- Exercícios a resolver:
1: Traduza para o inglês esta frase do trecho sobre os antitabagistas: "Para os antitabagistas, o cigarro é coisa pública, é algo que justifica qualquer grosseria pública."
2: Transcreva do trecho sobre os antitabagistas a parte que começa com as palavras que contêm "Mas não. Para" e termina com "gosto diverso etc.".

- Trecho de origem:
= = = = = = =

Mas não. Para os antitabagistas, o cigarro é coisa pública, é algo que justifica qualquer grosseria pública. Assim, a doença do professor torna-se prova pública de que não só o cigarro é monstruoso, como que eles têm o direito de encher publicamente a paciência de todos com a sua insolência desaforada, com seus desejos de morte para todos os que ousem se levantar contra seu bizarro tabu tribal, com sua falta de compostura, com seu desrespeito para com os doentes, os mais velhos, os que têm gosto diverso etc.

= = = = = = =

- Material extraído:
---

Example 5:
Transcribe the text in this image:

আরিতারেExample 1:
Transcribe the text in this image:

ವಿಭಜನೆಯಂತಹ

= = = = = = =

- Resultados das tarefas:
1: For anti-smokers, the cigarette is a public matter, something that justifies any public rudeness.

2:
Mas não. Para os antitabagistas, o cigarro é coisa pública, é algo que justifica qualquer grosseria pública. Assim, a doença do professor torna-se prova pública de que não só o cigarro é monstruoso, como que eles têm o direito de encher publicamente a paciência de todos com a sua insolência desaforada, com seus desejos de morte para todos os que ousem se levantar contra seu bizarro tabu tribal, com sua falta de compostura, com seu desrespeito para com os doentes, os mais velhos, os que têm gosto diverso etc.